Trotzdem suchten sich die wahrgenommenen Informationen einen Weg ins Gehirn, indem sie als Bruchstücke, als Splitter, irgendwo auf der Großhirnrinde hier und da und dort und anderswo abgespeichert wurden – ohne zusammenzuhängen! Denn der Hippocampus wurde mit seiner regelhaften Verarbeitung umgangen und konnte keine Inhaltsverzeichnisse über das Geschehen anlegen, so daß eine retrospektive Erinnerung nicht möglich ist. Diese geschieht ähnlich einem Blitzlicht oder sich entladendem Gewitter nur in unwillkürlich auftretenden Assoziationen anläßlich bestimmter Wahrnehmungen, z. B. Fernsehbericht.

Nun strebt unser Gehirn aber nach Konsistenz. (siehe Konsistenztheorie Klaus Grawe) Es strebt nach logischen Zusammenhängen und Vollständigkeit, es möchte verstehen. Wenn wir etwas nicht verstehen, wenn etwas offen bleibt, dann rumort es in uns. Du kennst den Zustand bei einer Wortfindungsstörung: Verdammt, wie heißt das nochmal? Ich komme einfach nicht drauf. Du kennst diesen (ungeduldigen) Zustand! Bezogen auf den o. g. konstrukierten Unfall würde dies bedeuten, das komplexe Geschehen in einem lebensbedrohlichen zu kleinen Zeitfenster hat Gesächtnislücken hinterlassen, die es einem nicht möglich machen, das gesamte Geschehen in allen Zusammenhängen zu erinnern. Diese Erinnerungssplitter turnen nun zusammenhanglos in unseren Gehirn herum und werden immer wieder durch bestimmte Wahrnehmungen, die tagtäglich auf uns einströmen, aktiviert, aber mit nichts in Zusammenhang gebracht. Wir, das heißt unser Gehirn, leben in einem fortwährenden inkonsistenten Zustand. Das bedeutet für das Gehirn Streß. Streß bedeutet Aktivierung und Ausstoß von Streßbotenstoffen: es kann eine Posttraumatische Belastungsstörung PTBS entstehen.

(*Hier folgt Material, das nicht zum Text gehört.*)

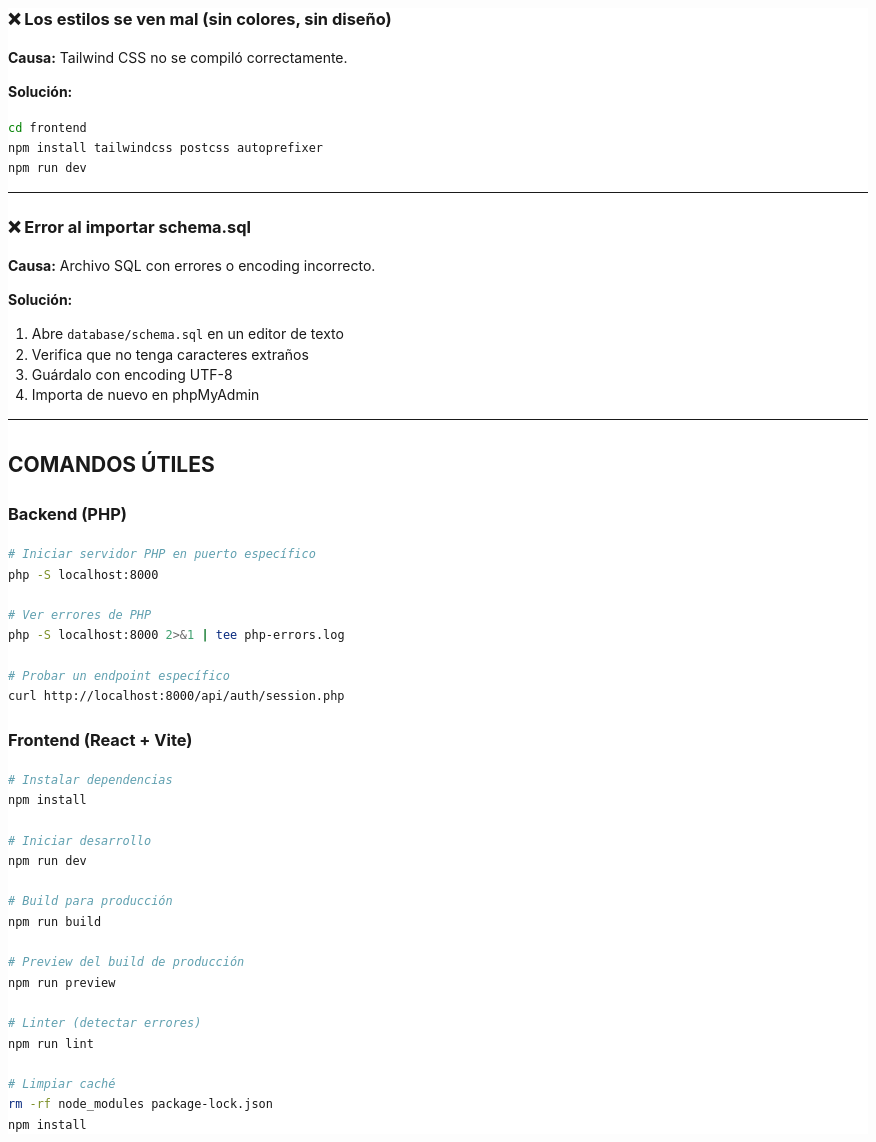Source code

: 
### ❌ Los estilos se ven mal (sin colores, sin diseño)

**Causa:** Tailwind CSS no se compiló correctamente.

**Solución:**
```bash
cd frontend
npm install tailwindcss postcss autoprefixer
npm run dev
```

---

### ❌ Error al importar schema.sql

**Causa:** Archivo SQL con errores o encoding incorrecto.

**Solución:**
1. Abre `database/schema.sql` en un editor de texto
2. Verifica que no tenga caracteres extraños
3. Guárdalo con encoding UTF-8
4. Importa de nuevo en phpMyAdmin

---

## COMANDOS ÚTILES

### Backend (PHP)

```bash
# Iniciar servidor PHP en puerto específico
php -S localhost:8000

# Ver errores de PHP
php -S localhost:8000 2>&1 | tee php-errors.log

# Probar un endpoint específico
curl http://localhost:8000/api/auth/session.php
```

### Frontend (React + Vite)

```bash
# Instalar dependencias
npm install

# Iniciar desarrollo
npm run dev

# Build para producción
npm run build

# Preview del build de producción
npm run preview

# Linter (detectar errores)
npm run lint

# Limpiar caché
rm -rf node_modules package-lock.json
npm install
```
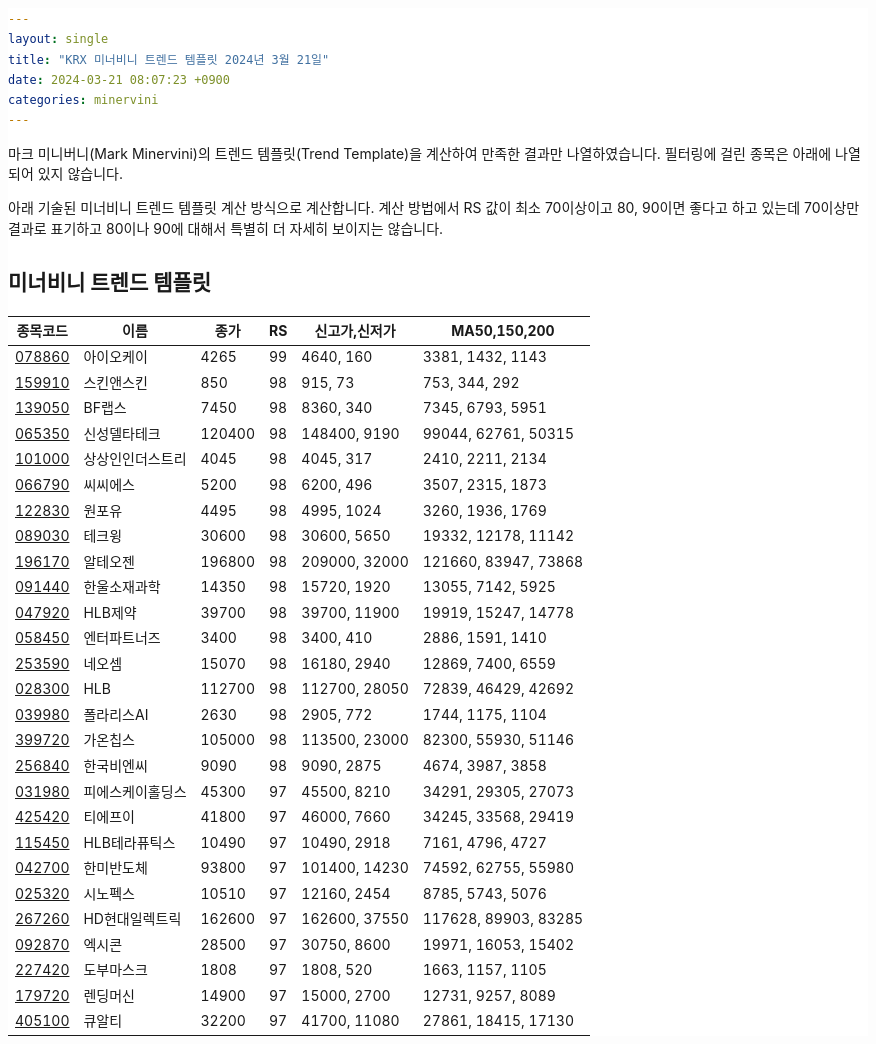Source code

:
 ```yaml
---
layout: single
title: "KRX 미너비니 트렌드 템플릿 2024년 3월 21일"
date: 2024-03-21 08:07:23 +0900
categories: minervini
---
```

마크 미니버니(Mark Minervini)의 트렌드 템플릿(Trend Template)을 계산하여 만족한 결과만 나열하였습니다. 필터링에 걸린 종목은 아래에 나열되어 있지 않습니다.

아래 기술된 미너비니 트렌드 템플릿 계산 방식으로 계산합니다. 계산 방법에서 RS 값이 최소 70이상이고 80, 90이면 좋다고 하고 있는데 70이상만 결과로 표기하고 80이나 90에 대해서 특별히 더 자세히 보이지는 않습니다.

## 미너비니 트렌드 템플릿

|종목코드|이름|종가|RS|신고가,신저가|MA50,150,200|
|------|---|---|--|---------|------------|
|[078860](https://finance.daum.net/quotes/A078860)|아이오케이|4265|99|4640, 160|3381, 1432, 1143|
|[159910](https://finance.daum.net/quotes/A159910)|스킨앤스킨|850|98|915, 73|753, 344, 292|
|[139050](https://finance.daum.net/quotes/A139050)|BF랩스|7450|98|8360, 340|7345, 6793, 5951|
|[065350](https://finance.daum.net/quotes/A065350)|신성델타테크|120400|98|148400, 9190|99044, 62761, 50315|
|[101000](https://finance.daum.net/quotes/A101000)|상상인인더스트리|4045|98|4045, 317|2410, 2211, 2134|
|[066790](https://finance.daum.net/quotes/A066790)|씨씨에스|5200|98|6200, 496|3507, 2315, 1873|
|[122830](https://finance.daum.net/quotes/A122830)|원포유|4495|98|4995, 1024|3260, 1936, 1769|
|[089030](https://finance.daum.net/quotes/A089030)|테크윙|30600|98|30600, 5650|19332, 12178, 11142|
|[196170](https://finance.daum.net/quotes/A196170)|알테오젠|196800|98|209000, 32000|121660, 83947, 73868|
|[091440](https://finance.daum.net/quotes/A091440)|한울소재과학|14350|98|15720, 1920|13055, 7142, 5925|
|[047920](https://finance.daum.net/quotes/A047920)|HLB제약|39700|98|39700, 11900|19919, 15247, 14778|
|[058450](https://finance.daum.net/quotes/A058450)|엔터파트너즈|3400|98|3400, 410|2886, 1591, 1410|
|[253590](https://finance.daum.net/quotes/A253590)|네오셈|15070|98|16180, 2940|12869, 7400, 6559|
|[028300](https://finance.daum.net/quotes/A028300)|HLB|112700|98|112700, 28050|72839, 46429, 42692|
|[039980](https://finance.daum.net/quotes/A039980)|폴라리스AI|2630|98|2905, 772|1744, 1175, 1104|
|[399720](https://finance.daum.net/quotes/A399720)|가온칩스|105000|98|113500, 23000|82300, 55930, 51146|
|[256840](https://finance.daum.net/quotes/A256840)|한국비엔씨|9090|98|9090, 2875|4674, 3987, 3858|
|[031980](https://finance.daum.net/quotes/A031980)|피에스케이홀딩스|45300|97|45500, 8210|34291, 29305, 27073|
|[425420](https://finance.daum.net/quotes/A425420)|티에프이|41800|97|46000, 7660|34245, 33568, 29419|
|[115450](https://finance.daum.net/quotes/A115450)|HLB테라퓨틱스|10490|97|10490, 2918|7161, 4796, 4727|
|[042700](https://finance.daum.net/quotes/A042700)|한미반도체|93800|97|101400, 14230|74592, 62755, 55980|
|[025320](https://finance.daum.net/quotes/A025320)|시노펙스|10510|97|12160, 2454|8785, 5743, 5076|
|[267260](https://finance.daum.net/quotes/A267260)|HD현대일렉트릭|162600|97|162600, 37550|117628, 89903, 83285|
|[092870](https://finance.daum.net/quotes/A092870)|엑시콘|28500|97|30750, 8600|19971, 16053, 15402|
|[227420](https://finance.daum.net/quotes/A227420)|도부마스크|1808|97|1808, 520|1663, 1157, 1105|
|[179720](https://finance.daum.net/quotes/A179720)|렌딩머신|14900|97|15000, 2700|12731, 9257, 8089|
|[405100](https://finance.daum.net/quotes/A405100)|큐알티|32200|97|41700, 11080|27861, 18415, 17130|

Morgen geht es weiter, denn es gibt noch eine andere bedeutsame Variante von Traumatisierung.


* Beim Begriff Systemabsturz fallen mir in einem ganz anderen Zusammenhang die beiden Romane von Graeme Simsion „Das Rosie Projekt“ und „Der Rosie Effekt“, in denen der Protagonist, ein Mann mit Asperger, gelegentliche Systemabstürze erleidet.